[Plain-text document sources]
-*-*-
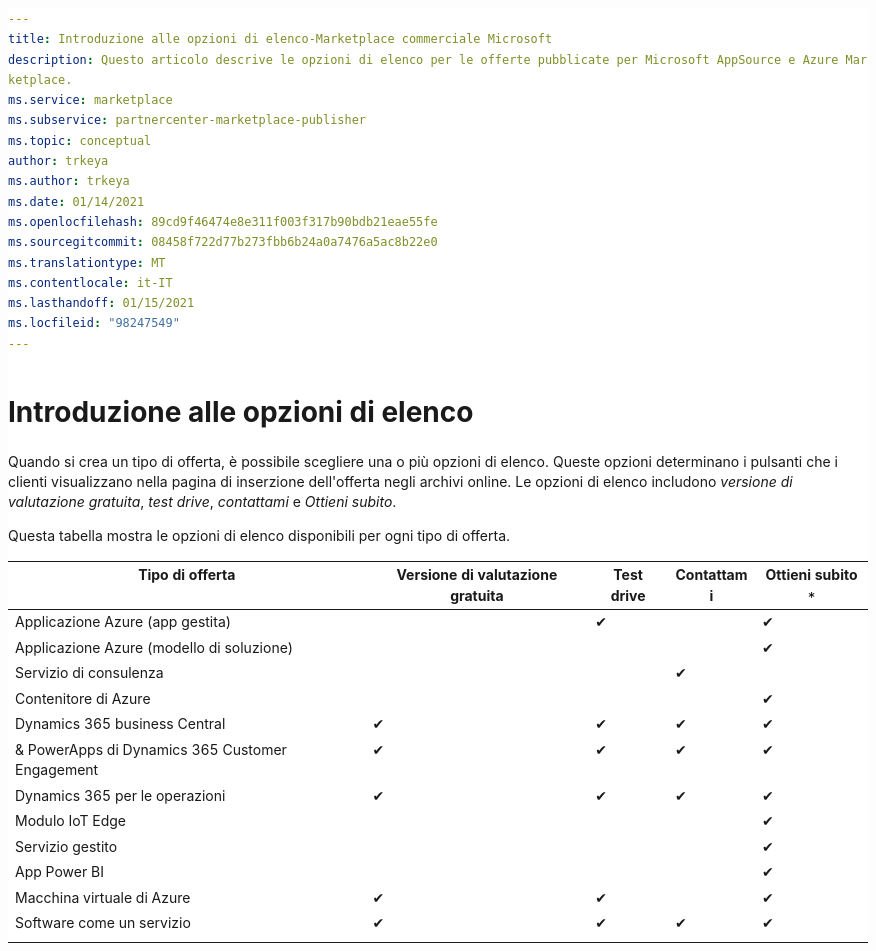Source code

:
 ```yaml
---
title: Introduzione alle opzioni di elenco-Marketplace commerciale Microsoft
description: Questo articolo descrive le opzioni di elenco per le offerte pubblicate per Microsoft AppSource e Azure Marketplace.
ms.service: marketplace
ms.subservice: partnercenter-marketplace-publisher
ms.topic: conceptual
author: trkeya
ms.author: trkeya
ms.date: 01/14/2021
ms.openlocfilehash: 89cd9f46474e8e311f003f317b90bdb21eae55fe
ms.sourcegitcommit: 08458f722d77b273fbb6b24a0a7476a5ac8b22e0
ms.translationtype: MT
ms.contentlocale: it-IT
ms.lasthandoff: 01/15/2021
ms.locfileid: "98247549"
---
```

# <a name="introduction-to-listing-options"></a>Introduzione alle opzioni di elenco

Quando si crea un tipo di offerta, è possibile scegliere una o più opzioni di elenco. Queste opzioni determinano i pulsanti che i clienti visualizzano nella pagina di inserzione dell'offerta negli archivi online. Le opzioni di elenco includono _versione di valutazione gratuita_, _test drive_, _contattami_ e _Ottieni subito_.

Questa tabella mostra le opzioni di elenco disponibili per ogni tipo di offerta.

| Tipo di offerta | Versione di valutazione gratuita | Test drive | Contattami | Ottieni subito `*` |
| ------------ | ------------- | ------------- | ------------- | ------------- |
| Applicazione Azure (app gestita) |   | &#10004; |   | &#10004; |
| Applicazione Azure (modello di soluzione) |  |  |  | &#10004; |
| Servizio di consulenza |  |  | &#10004; |  |
| Contenitore di Azure |  |  |  | &#10004; |
| Dynamics 365 business Central | &#10004; | &#10004; | &#10004; | &#10004; |
| & PowerApps di Dynamics 365 Customer Engagement | &#10004; | &#10004; | &#10004; | &#10004; |
| Dynamics 365 per le operazioni | &#10004; | &#10004; | &#10004; | &#10004; |
| Modulo IoT Edge |  |  |  | &#10004; |
| Servizio gestito |  |  |  | &#10004; |
| App Power BI |  |  |  | &#10004; |
| Macchina virtuale di Azure | &#10004; | &#10004; |  | &#10004; |
| Software come un servizio | &#10004; | &#10004; | &#10004; | &#10004; |
||||||
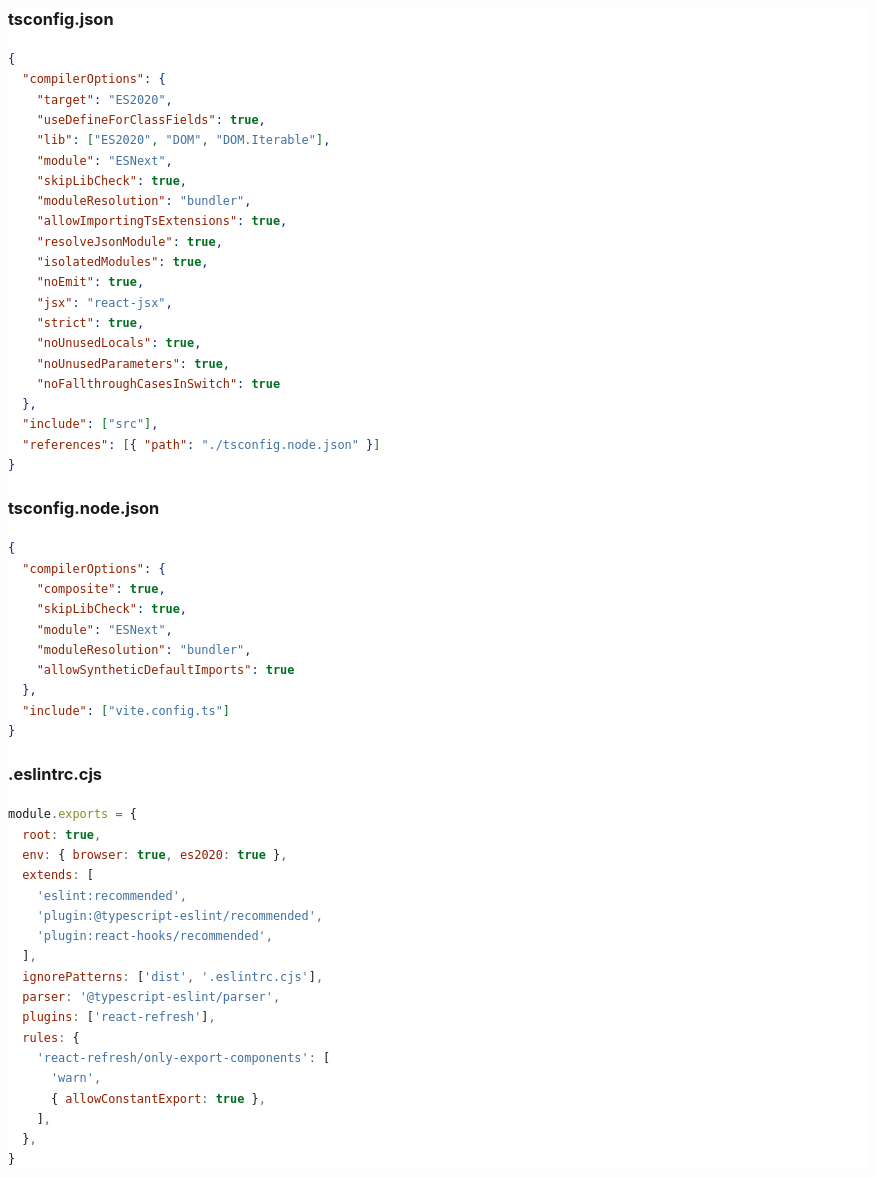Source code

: ### tsconfig.json
```json
{
  "compilerOptions": {
    "target": "ES2020",
    "useDefineForClassFields": true,
    "lib": ["ES2020", "DOM", "DOM.Iterable"],
    "module": "ESNext",
    "skipLibCheck": true,
    "moduleResolution": "bundler",
    "allowImportingTsExtensions": true,
    "resolveJsonModule": true,
    "isolatedModules": true,
    "noEmit": true,
    "jsx": "react-jsx",
    "strict": true,
    "noUnusedLocals": true,
    "noUnusedParameters": true,
    "noFallthroughCasesInSwitch": true
  },
  "include": ["src"],
  "references": [{ "path": "./tsconfig.node.json" }]
}
```

### tsconfig.node.json
```json
{
  "compilerOptions": {
    "composite": true,
    "skipLibCheck": true,
    "module": "ESNext",
    "moduleResolution": "bundler",
    "allowSyntheticDefaultImports": true
  },
  "include": ["vite.config.ts"]
}
```

### .eslintrc.cjs
```javascript
module.exports = {
  root: true,
  env: { browser: true, es2020: true },
  extends: [
    'eslint:recommended',
    'plugin:@typescript-eslint/recommended',
    'plugin:react-hooks/recommended',
  ],
  ignorePatterns: ['dist', '.eslintrc.cjs'],
  parser: '@typescript-eslint/parser',
  plugins: ['react-refresh'],
  rules: {
    'react-refresh/only-export-components': [
      'warn',
      { allowConstantExport: true },
    ],
  },
}
```
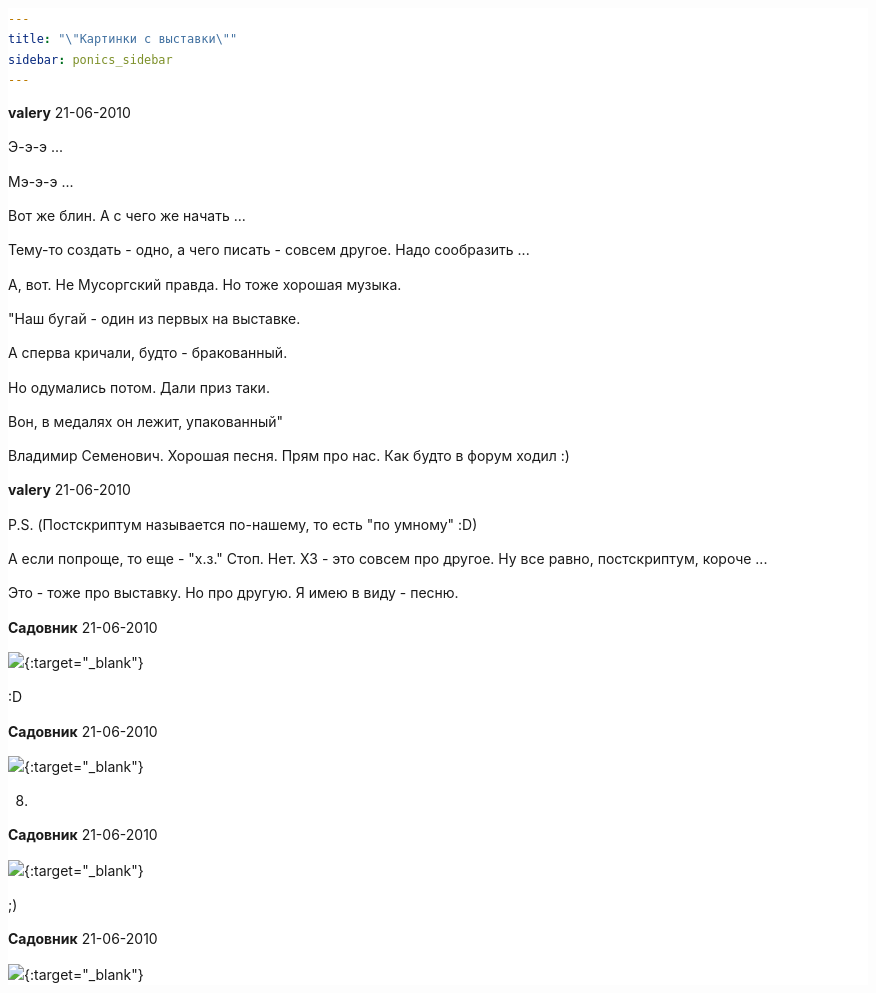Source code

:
 ```yaml
---
title: "\"Картинки с выставки\""
sidebar: ponics_sidebar
---
```


**valery** 21-06-2010

Э-э-э ...

Мэ-э-э ...

Вот же блин. А с чего же начать ...

Тему-то создать - одно, а чего писать - совсем другое. Надо сообразить ...

А, вот. Не Мусоргский правда. Но тоже хорошая музыка.

"Наш бугай - один из первых на выставке.

А сперва кричали, будто - бракованный.

Но одумались потом. Дали приз таки.

Вон, в медалях он лежит, упакованный"

Владимир Семенович. Хорошая песня. Прям про нас. Как будто в форум ходил :)


**valery** 21-06-2010

P.S. (Постскриптум называется по-нашему, то есть "по умному" :D)

А если попроще, то еще - "х.з." Стоп. Нет. ХЗ - это совсем про другое. Ну все равно, постскриптум, короче ...

Это - тоже про выставку. Но про другую. Я имею в виду - песню.


**Садовник** 21-06-2010

[![](http://s4.postimage.org/TO59J.jpg)](http://s4.postimage.org/TO59J.jpg){:target="_blank"}

:D


**Садовник** 21-06-2010

[![](http://s1.postimage.org/Miea0.jpg)](http://s1.postimage.org/Miea0.jpg){:target="_blank"}

8)


**Садовник** 21-06-2010

[![](http://s4.postimage.org/TT4rJ.jpg)](http://s4.postimage.org/TT4rJ.jpg){:target="_blank"}

;)


**Садовник** 21-06-2010

[![](http://s1.postimage.org/Mlhe0.jpg)](http://s1.postimage.org/Mlhe0.jpg){:target="_blank"}
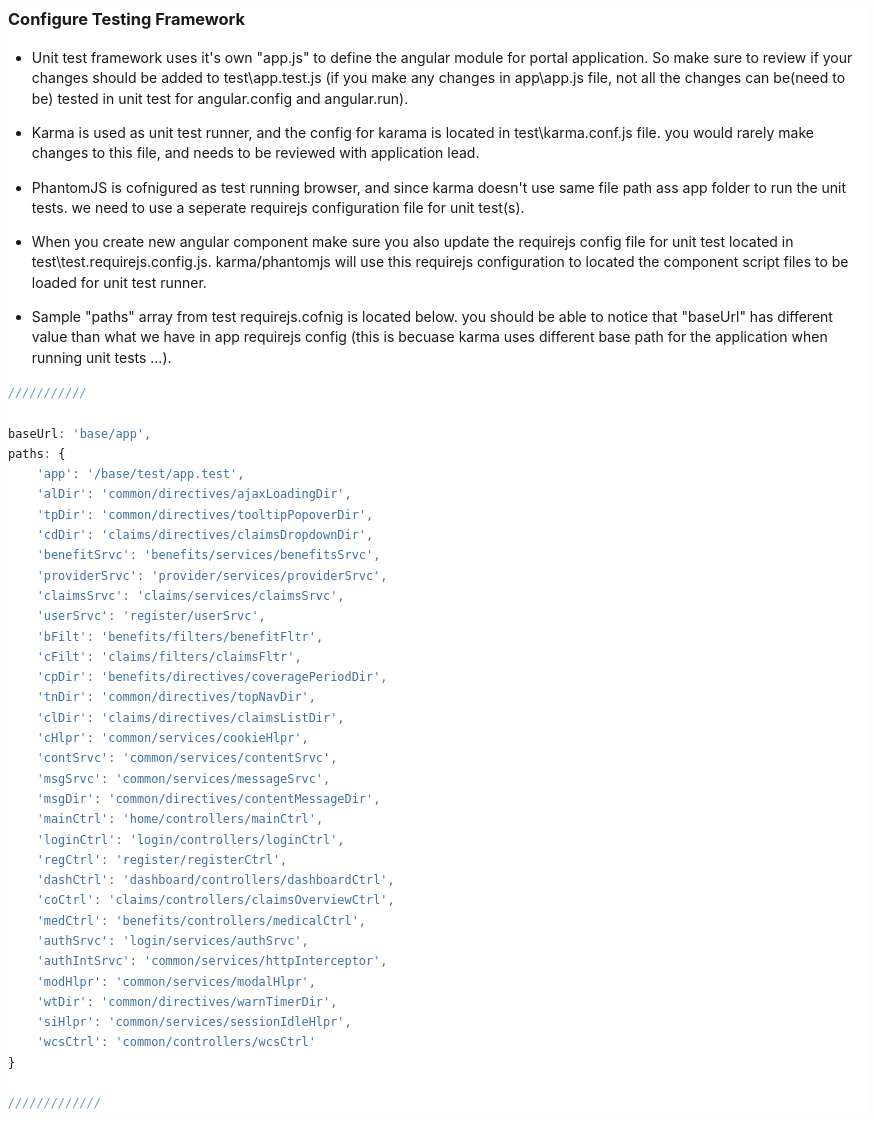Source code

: ### Configure Testing Framework

- Unit test framework uses it's own "app.js" to define the angular module for portal application. So make sure to review if your changes should be added to test\app.test.js (if you make any changes in app\app.js file, not all the changes can be(need to be) tested in unit test for angular.config and angular.run). 

- Karma is used as unit test runner, and the config for karama is located in test\karma.conf.js file. you would rarely make changes to this file, and needs to be reviewed with application lead.

- PhantomJS is cofnigured as test running browser, and since karma doesn't use same file path ass app folder to run the unit tests. we need to use a seperate requirejs configuration file for unit test(s).

- When you create new angular component make sure you also update the requirejs config file for unit test located in test\test.requirejs.config.js. karma/phantomjs will use this requirejs configuration to located the component script files to be loaded for unit test runner.

- Sample "paths" array from test requirejs.cofnig is located below. you should be able to notice that "baseUrl" has different value than what we have in app requirejs config (this is becuase karma uses different base path for the application when running unit tests ...).

```javascript
///////////

baseUrl: 'base/app',
paths: {
    'app': '/base/test/app.test',
    'alDir': 'common/directives/ajaxLoadingDir',
    'tpDir': 'common/directives/tooltipPopoverDir',
    'cdDir': 'claims/directives/claimsDropdownDir',
    'benefitSrvc': 'benefits/services/benefitsSrvc',
    'providerSrvc': 'provider/services/providerSrvc',
    'claimsSrvc': 'claims/services/claimsSrvc',
    'userSrvc': 'register/userSrvc',
    'bFilt': 'benefits/filters/benefitFltr',
    'cFilt': 'claims/filters/claimsFltr',
    'cpDir': 'benefits/directives/coveragePeriodDir',
    'tnDir': 'common/directives/topNavDir',
    'clDir': 'claims/directives/claimsListDir',
    'cHlpr': 'common/services/cookieHlpr',
    'contSrvc': 'common/services/contentSrvc',
    'msgSrvc': 'common/services/messageSrvc',
    'msgDir': 'common/directives/contentMessageDir',
    'mainCtrl': 'home/controllers/mainCtrl',
    'loginCtrl': 'login/controllers/loginCtrl',
    'regCtrl': 'register/registerCtrl',
    'dashCtrl': 'dashboard/controllers/dashboardCtrl',
    'coCtrl': 'claims/controllers/claimsOverviewCtrl',
    'medCtrl': 'benefits/controllers/medicalCtrl',
    'authSrvc': 'login/services/authSrvc',
    'authIntSrvc': 'common/services/httpInterceptor',
    'modHlpr': 'common/services/modalHlpr',
    'wtDir': 'common/directives/warnTimerDir',
    'siHlpr': 'common/services/sessionIdleHlpr',
    'wcsCtrl': 'common/controllers/wcsCtrl'
}

/////////////
```
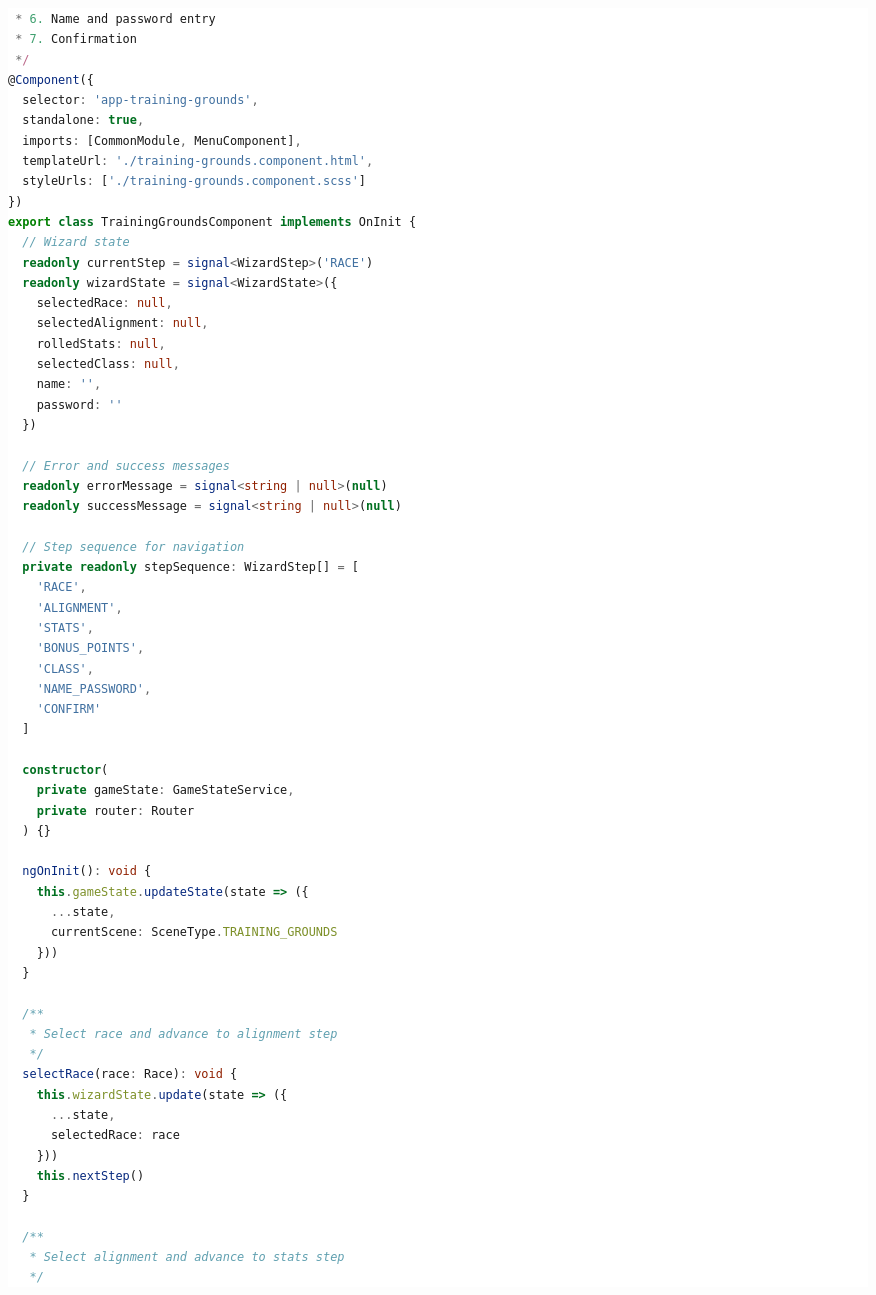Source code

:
 ```typescript
 * 6. Name and password entry
 * 7. Confirmation
 */
@Component({
  selector: 'app-training-grounds',
  standalone: true,
  imports: [CommonModule, MenuComponent],
  templateUrl: './training-grounds.component.html',
  styleUrls: ['./training-grounds.component.scss']
})
export class TrainingGroundsComponent implements OnInit {
  // Wizard state
  readonly currentStep = signal<WizardStep>('RACE')
  readonly wizardState = signal<WizardState>({
    selectedRace: null,
    selectedAlignment: null,
    rolledStats: null,
    selectedClass: null,
    name: '',
    password: ''
  })

  // Error and success messages
  readonly errorMessage = signal<string | null>(null)
  readonly successMessage = signal<string | null>(null)

  // Step sequence for navigation
  private readonly stepSequence: WizardStep[] = [
    'RACE',
    'ALIGNMENT',
    'STATS',
    'BONUS_POINTS',
    'CLASS',
    'NAME_PASSWORD',
    'CONFIRM'
  ]

  constructor(
    private gameState: GameStateService,
    private router: Router
  ) {}

  ngOnInit(): void {
    this.gameState.updateState(state => ({
      ...state,
      currentScene: SceneType.TRAINING_GROUNDS
    }))
  }

  /**
   * Select race and advance to alignment step
   */
  selectRace(race: Race): void {
    this.wizardState.update(state => ({
      ...state,
      selectedRace: race
    }))
    this.nextStep()
  }

  /**
   * Select alignment and advance to stats step
   */
```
-*-*-
• [EXERCISE GOAL]: Above are the entries. Quote exactly the lines from the one bearing "Dynamics 365 business" through the one bearing "Dynamics 365 per".

• [ANSWER]:
| Dynamics 365 business Central | &#10004; | &#10004; | &#10004; | &#10004; |
| & PowerApps di Dynamics 365 Customer Engagement | &#10004; | &#10004; | &#10004; | &#10004; |
| Dynamics 365 per le operazioni | &#10004; | &#10004; | &#10004; | &#10004; |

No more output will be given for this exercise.